In the 1860s the Old Czech were the dominant party in Bohemian politics. They were criticized for abstaining from the election for the Bohemian Diet in protest against the centralist theories of the February Patent. Tensions rose when the Young Czechs supported the rebel cause during the Polish Revolution of 1863 and the Old Czechs condemned it. Julius and Eduard Grégr attacked the Old Czechs for sacrificing liberal nationalist goals in favor of the aims of the Bohemian feudal nobles during the accepted boycott of the Diet in Prague and the imperial Parliament in Vienna. Protests became widespread as the national discontent with the Old Czechs grew. This gave the Young Czechs a strong base of support to expand their political control.
After eight years (1871-79) of boycotting the Reichsrat in protest against the collapse of a negotiated agreement with Emperor Franz Joseph, the Young Czech chose to compromise. Their reentry into legislative politics marked the end of German Reichsrat majority. The Young Czechs held 85 to 87 of the 425 seats in the Reichsrat by 1900.

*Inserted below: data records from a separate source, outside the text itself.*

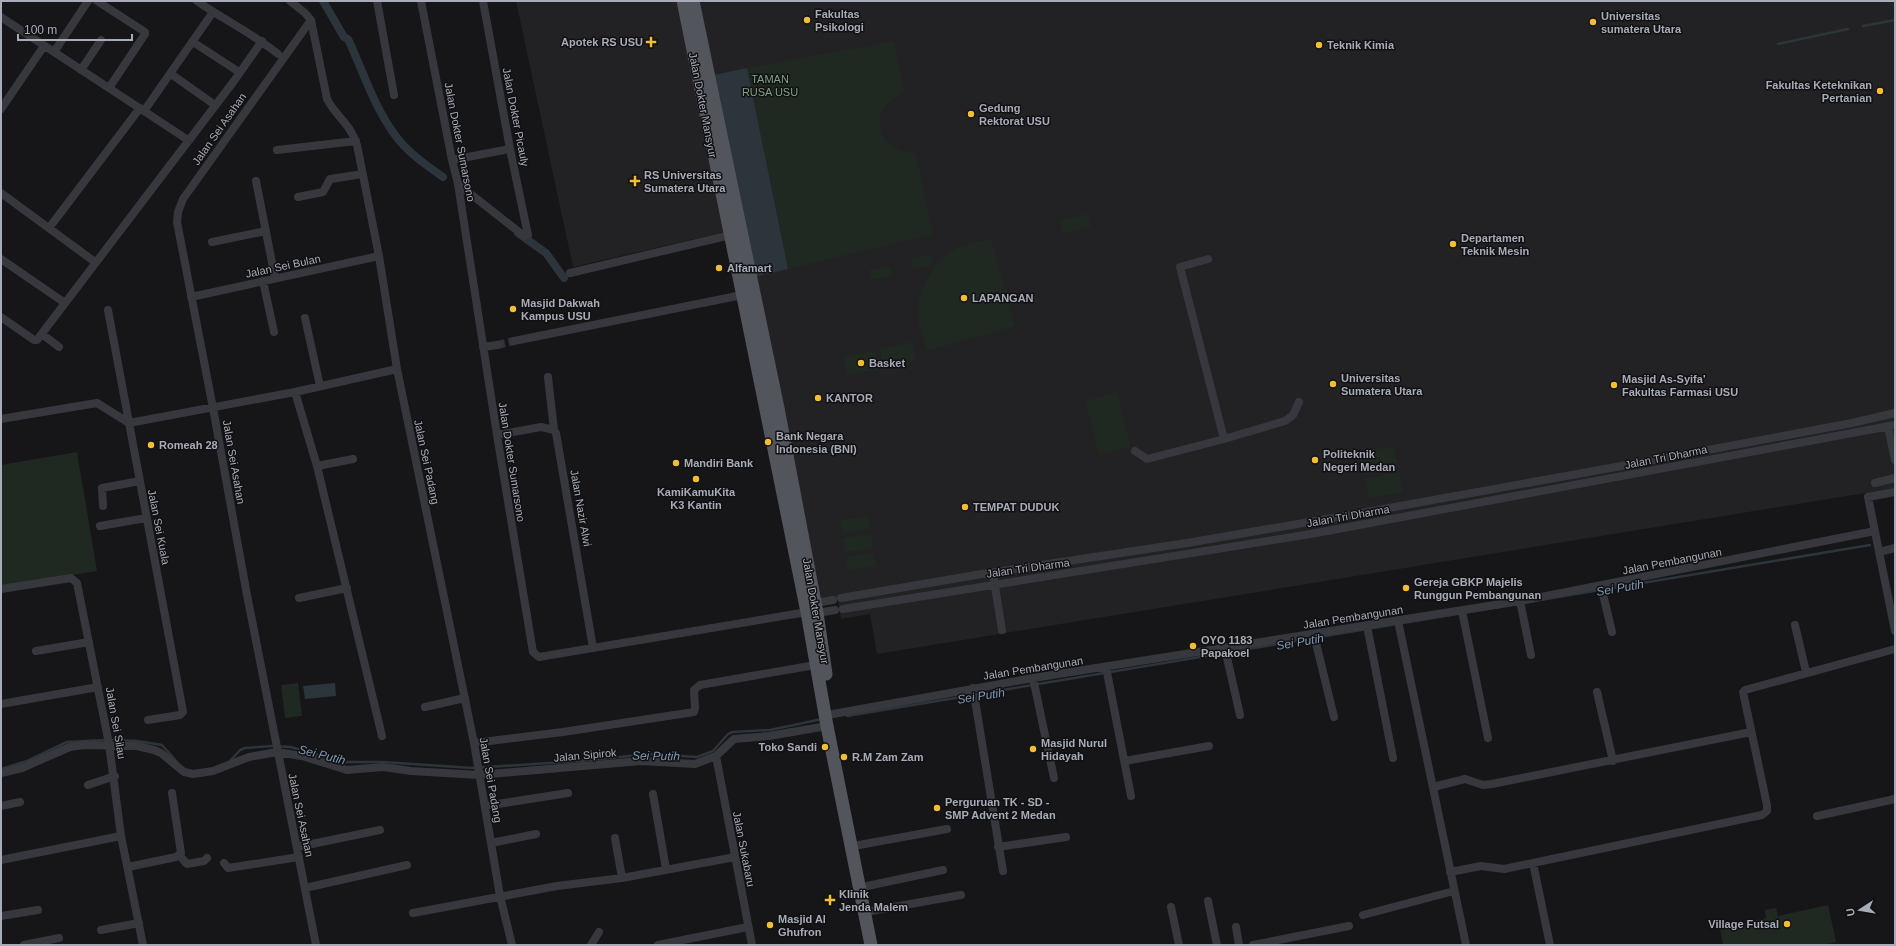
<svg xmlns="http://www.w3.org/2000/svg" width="1896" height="946" font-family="Arial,sans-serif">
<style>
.built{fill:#222225}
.green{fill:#202822}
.water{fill:#2c343c}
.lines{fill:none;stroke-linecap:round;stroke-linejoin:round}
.stream{stroke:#2c343c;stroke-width:2.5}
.canal{stroke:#2c343c;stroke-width:8}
.street-tunnel{stroke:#333438;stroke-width:8;stroke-dasharray:8 4;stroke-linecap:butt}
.street{stroke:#37383d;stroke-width:8}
.primary{stroke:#53555c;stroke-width:13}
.poi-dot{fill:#f3bd34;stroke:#111113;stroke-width:1.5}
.labels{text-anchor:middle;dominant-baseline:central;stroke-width:3;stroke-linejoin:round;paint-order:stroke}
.poi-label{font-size:11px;font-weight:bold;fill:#a8acb8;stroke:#111113;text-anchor:start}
.park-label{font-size:11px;fill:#7fa383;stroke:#111113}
.street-label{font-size:11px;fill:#a8acb8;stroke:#111113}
.water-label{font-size:12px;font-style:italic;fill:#7f98b3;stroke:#111113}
</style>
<rect width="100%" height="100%" fill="#161618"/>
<path class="built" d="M516,1h160l49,231 -152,35z
M693,1h1202v490l-29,5 -1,-3 -988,161 -7,-40 -29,5 -3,-20 -23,4z"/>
<path class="green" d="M894,41l10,50c-7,6 -16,11 -21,19 -8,14 -1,32 14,39 6,3 13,3 19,5l17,80 -145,35 -41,-201z
M1087,214l4,12 -28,7 -3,-12z
M991,239l24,87 -88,25c-4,-14 -11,-30 -9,-45 1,-16 18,-46 32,-54 11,-7 27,-10 41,-13z
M931,255l2,10 -20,4 -2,-10z
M890,266l2,10 -21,4 -2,-10z
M912,342l4,19 -32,7 -4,-19z
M875,350l4,19 -32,7 -4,-19z
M1117,392l14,55 -32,8 -14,-54z
M1393,446l5,21 -34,8 -5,-22z
M77,452l20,119 -96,16v-122z
M1399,472l4,20 -34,7 -4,-20z
M869,516l1,13 -28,4 -2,-13z
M871,534l2,14 -28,4 -2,-14z
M874,553l2,13 -28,5 -2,-14z
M298,683l4,33 -17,2 -4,-33z
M1828,905l8,37 -12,3h-101l-3,-16 46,-11 -1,-8 11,-2 2,8z"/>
<path class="water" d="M747,68l41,201 -37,9 -42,-202z
M335,683l1,13 -31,3 -2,-13z"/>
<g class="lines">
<path class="stream" d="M1863,26l32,-6
M1778,44l70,-15
M847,716c341,-55 682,-111 1023,-171
M112,740l25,1 25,4 15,17
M230,761l10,-11 5,-2 27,-2 19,1 50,15h42l89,6 108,-7 70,-7 47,3 16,-6 15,-17 5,-2 37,-2 52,-11
M1,769l26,-8 40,-19 38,-2"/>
<path class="canal" d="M323,1l21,36 4,2c15,32 26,68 47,96 12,17 31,30 48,42
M518,233l28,20 18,25"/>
<path class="street-tunnel" d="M497,345l17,-4"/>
<path class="street" d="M97,1l48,31v2l-36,54
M197,1c27,19 55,32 81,53
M290,1l15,12 6,7 16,79c10,19 23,24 30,46l22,111 18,113 77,374 26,153 12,49
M377,1l17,94
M421,1l31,159 6,24 39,251 36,217 6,5 268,-45
M1,17l187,123
M311,20l-128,179 -5,13 -1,10 36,186 34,187 69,350
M193,42l46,30
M54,52l34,-51
M81,70l20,-30
M171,74l44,31
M1,109l43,-63
M144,111l69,-99
M277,150l79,-9
M452,160l58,-11
M256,181l19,97
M458,184l66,52 4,-1 -18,-86 -27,-148
M1,193l94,69
M298,197l25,-5 7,-13 33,-5
M49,228l91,-120
M212,242l54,-11
M1,259l64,44
M1208,259l-28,8 44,172 61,-18 8,-6 6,-13
M570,273l165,-39
M263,281l11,51
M191,297l188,-41
M108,310l75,402 -3,3 -32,5
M1,317l33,23h3l197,-259 28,-40
M305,318l15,68
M42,334l17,13
M514,341l233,-47
M483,347l14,-2
M548,377l6,53
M295,392l22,74 65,270
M1,419l96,-16 32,20 166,-31 102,-23
M1888,426l7,34
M497,435l44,-8 13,3 2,3 37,215
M1135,451l12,8 77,-20
M317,466l36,-7
M1875,483l20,-5
M1895,492l-27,5 27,134
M103,506l-1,-18 38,-7
M100,526l46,-8
M1879,552l16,-4
M994,580l8,50
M1601,586l11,46
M1,589l70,-11 6,5 32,161 12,92 22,109
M299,598l48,-10
M841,598l141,-24 205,-31 163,-28 299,-54 203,-38 43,-10
M1520,601l11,54
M815,603l18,-3
M843,609l468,-75 584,-109
M1462,611l26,127
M817,613l18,-3
M1398,621l68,324
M1795,625l11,47
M1367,626l26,132
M1314,635l20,82
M1225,649l15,66
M36,651l53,-9
M1106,667l25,129
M1033,678l21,100
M973,688l30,183
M1597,692l16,69
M1,704l97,-17
M425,707l40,-9
M833,714l200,-36 487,-77 355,-70
M474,743l89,-11 131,-20 1,-4 -1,-18 6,-5 115,-20
M716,756l36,189
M1125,761l84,-15
M1,773l21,-5 48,-21 14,-2 53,1 17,4 7,3 23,19 9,2 20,-3 36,-14 28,-5 25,4 45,14 36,-3 28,4 68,4 162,-14 54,3 21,-8 18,-17 35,-3 58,-10
M88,785l27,-9
M1433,787l32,-8 18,6 9,-1 259,-52
M653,794l13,75
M1,806l19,-4
M485,806l83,-13
M1817,816l78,-17
M615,838l7,40
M491,843l45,-9
M859,845l88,-16
M297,847l83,-17
M998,847l68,-10
M179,855l8,9 17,-3 3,-3
M1,860l120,-24
M224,863l4,5 71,-11
M1533,863l17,82
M128,867l48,-10 5,-4 -9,-60
M1450,872l31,-6 23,3 258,-54 5,-4v-6l-24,-113 2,-2 150,-41
M867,886l76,-16
M305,888l102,-23
M1208,901l9,44
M1171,907l8,38
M871,911l90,-16
M413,913l144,-27 65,-8 113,-21
M1363,915l91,-24
M1,916l37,-6
M1236,927l3,18
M101,930l38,-7
M24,945l35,-7
M591,945l8,-13
M658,945l90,-18
M1253,945l96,-19"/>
<path class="primary" d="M683,1l124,611 20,114 44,219
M693,1l85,407 39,205 9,61"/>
</g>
<g class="poi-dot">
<circle cx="807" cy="20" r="4"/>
<circle cx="1593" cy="22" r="4"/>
<path d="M649 36h4v4h4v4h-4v4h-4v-4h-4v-4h4z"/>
<circle cx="1319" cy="45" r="4"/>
<circle cx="1880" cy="91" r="4"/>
<circle cx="971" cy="114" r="4"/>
<path d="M633 175h4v4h4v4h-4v4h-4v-4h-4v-4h4z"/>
<circle cx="1453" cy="244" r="4"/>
<circle cx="719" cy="268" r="4"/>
<circle cx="964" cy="298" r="4"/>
<circle cx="513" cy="309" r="4"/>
<circle cx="861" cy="363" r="4"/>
<circle cx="1333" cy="384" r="4"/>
<circle cx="1614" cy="385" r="4"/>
<circle cx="818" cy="398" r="4"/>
<circle cx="768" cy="442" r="4"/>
<circle cx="151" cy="445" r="4"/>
<circle cx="1315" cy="460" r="4"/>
<circle cx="676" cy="463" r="4"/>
<circle cx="696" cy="479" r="4"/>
<circle cx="965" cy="507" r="4"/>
<circle cx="1406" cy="588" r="4"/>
<circle cx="1193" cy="646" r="4"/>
<circle cx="825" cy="747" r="4"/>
<circle cx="1033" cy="749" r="4"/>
<circle cx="844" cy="757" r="4"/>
<circle cx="937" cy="808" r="4"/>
<path d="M828 894h4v4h4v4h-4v4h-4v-4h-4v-4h4z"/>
<circle cx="1787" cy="924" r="4"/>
<circle cx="770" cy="925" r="4"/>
</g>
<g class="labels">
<g class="poi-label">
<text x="815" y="14">Fakultas<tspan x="815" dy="13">Psikologi</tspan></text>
<text x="1601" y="16">Universitas<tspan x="1601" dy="13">sumatera Utara</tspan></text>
<text x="643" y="42" text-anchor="end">Apotek RS USU</text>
<text x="1327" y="45">Teknik Kimia</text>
<text x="1872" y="85" text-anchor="end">Fakultas Keteknikan<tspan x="1872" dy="13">Pertanian</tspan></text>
<text x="979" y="108">Gedung<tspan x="979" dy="13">Rektorat USU</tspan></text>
<text x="644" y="175">RS Universitas<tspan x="644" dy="13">Sumatera Utara</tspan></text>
<text x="1461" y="238">Departamen<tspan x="1461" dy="13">Teknik Mesin</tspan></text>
<text x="727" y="268">Alfamart</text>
<text x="972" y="298">LAPANGAN</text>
<text x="521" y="303">Masjid Dakwah<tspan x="521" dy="13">Kampus USU</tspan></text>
<text x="869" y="363">Basket</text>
<text x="1341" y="378">Universitas<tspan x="1341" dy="13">Sumatera Utara</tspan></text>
<text x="1622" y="379">Masjid As-Syifa'<tspan x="1622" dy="13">Fakultas Farmasi USU</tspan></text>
<text x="826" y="398">KANTOR</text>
<text x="776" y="436">Bank Negara<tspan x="776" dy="13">Indonesia (BNI)</tspan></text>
<text x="159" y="445">Romeah 28</text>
<text x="1323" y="454">Politeknik<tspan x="1323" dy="13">Negeri Medan</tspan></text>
<text x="684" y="463">Mandiri Bank</text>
<text x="696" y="492" text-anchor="middle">KamiKamuKita<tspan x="696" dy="13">K3 Kantin</tspan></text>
<text x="973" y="507">TEMPAT DUDUK</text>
<text x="1414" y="582">Gereja GBKP Majelis<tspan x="1414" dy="13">Runggun Pembangunan</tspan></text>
<text x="1201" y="640">OYO 1183<tspan x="1201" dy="13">Papakoel</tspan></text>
<text x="1041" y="743">Masjid Nurul<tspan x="1041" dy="13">Hidayah</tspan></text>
<text x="817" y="747" text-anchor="end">Toko Sandi</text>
<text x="852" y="757">R.M Zam Zam</text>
<text x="945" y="802">Perguruan TK - SD -<tspan x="945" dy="13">SMP Advent 2 Medan</tspan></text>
<text x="839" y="894">Klinik<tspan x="839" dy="13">Jenda Malem</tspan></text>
<text x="778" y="919">Masjid Al<tspan x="778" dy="13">Ghufron</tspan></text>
<text x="1779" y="924" text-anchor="end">Village Futsal</text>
</g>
<g class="park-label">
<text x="770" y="79">TAMAN<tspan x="770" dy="13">RUSA USU</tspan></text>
</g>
<g class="street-label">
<text transform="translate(703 105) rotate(79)">Jalan Dokter Mansyur</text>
<text transform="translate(516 117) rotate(79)">Jalan Dokter Picauly</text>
<text transform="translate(219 129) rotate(-55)">Jalan Sei Asahan</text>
<text transform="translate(460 142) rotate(79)">Jalan Dokter Sumarsono</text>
<text transform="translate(283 266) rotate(-12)">Jalan Sei Bulan</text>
<text transform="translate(1666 457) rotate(-11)">Jalan Tri Dharma</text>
<text transform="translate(234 462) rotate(80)">Jalan Sei Asahan</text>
<text transform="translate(427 462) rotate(78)">Jalan Sei Padang</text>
<text transform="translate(512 462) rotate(81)">Jalan Dokter Sumarsono</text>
<text transform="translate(581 508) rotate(80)">Jalan Nazir Alwi</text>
<text transform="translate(1348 516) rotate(-10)">Jalan Tri Dharma</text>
<text transform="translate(159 527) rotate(79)">Jalan Sei Kuala</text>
<text transform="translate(1672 561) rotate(-11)">Jalan Pembangunan</text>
<text transform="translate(1028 568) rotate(-8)">Jalan Tri Dharma</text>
<text transform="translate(816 611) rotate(80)">Jalan Dokter Mansyur</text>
<text transform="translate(1353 617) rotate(-9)">Jalan Pembangunan</text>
<text transform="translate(1033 668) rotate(-9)">Jalan Pembangunan</text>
<text transform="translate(116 723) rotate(80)">Jalan Sei Silau</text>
<text transform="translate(585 755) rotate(-5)">Jalan Sipirok</text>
<text transform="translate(491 780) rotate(80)">Jalan Sei Padang</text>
<text transform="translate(301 815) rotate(78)">Jalan Sei Asahan</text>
<text transform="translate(744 849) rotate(79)">Jalan Sukabaru</text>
</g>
<g class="water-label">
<text transform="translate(1620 588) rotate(-10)">Sei Putih</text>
<text transform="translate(1300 642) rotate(-10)">Sei Putih</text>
<text transform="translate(981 696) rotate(-9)">Sei Putih</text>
<text transform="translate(322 755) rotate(14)">Sei Putih</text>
<text transform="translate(656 756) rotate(1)">Sei Putih</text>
</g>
</g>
<rect width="1896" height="946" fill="none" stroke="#a8acb8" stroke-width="4"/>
<g transform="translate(1860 910) rotate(258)" stroke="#111113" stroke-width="3" paint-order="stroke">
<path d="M0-3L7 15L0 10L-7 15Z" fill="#a8acb8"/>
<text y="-6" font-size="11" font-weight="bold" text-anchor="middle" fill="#a8acb8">U</text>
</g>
<path d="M18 34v6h114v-6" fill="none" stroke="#a8acb8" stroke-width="2"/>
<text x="24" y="34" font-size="12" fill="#a8acb8" stroke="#111113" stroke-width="3" paint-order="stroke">100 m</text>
</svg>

The supporters of the Young Czechs came from petty tradespeople, lawyers, progressive intellectuals, teachers and university students, some leaders in the Sokol gymnastic organization and middling farmers hurt by Hungarian and North American competition. Their followers believed in the liberal approach to the nationalist program prescribed by the Young Czechs rather than the more conservative approach of the Old Czechs.
In 1891, the end of the Old Czech predominance in Czech politics helped to disrupt the conservative “iron ring” parliamentary coalition with whose help Count Taaffe had governed since 1879, and marks the beginning of the modern era of Czech political parties.
From 1901 on, the party faced stern competition at the polls from newly founded parties that exploited weaknesses in the Young Czech social and economic programs and organizational structure. The Russian Revolution of 1905 stimulated strikes and other mass movements in the Czech Lands. In the parliamentary election of 1907 Young Czechs lost heavily to the Social Democrats and Agranians.
In February 1918, the party formally merged with a new coalition, the Czech State Right Democratic Party, which later, under the Republic, became the party of Czechoslovak National Democracy headed by Kramar.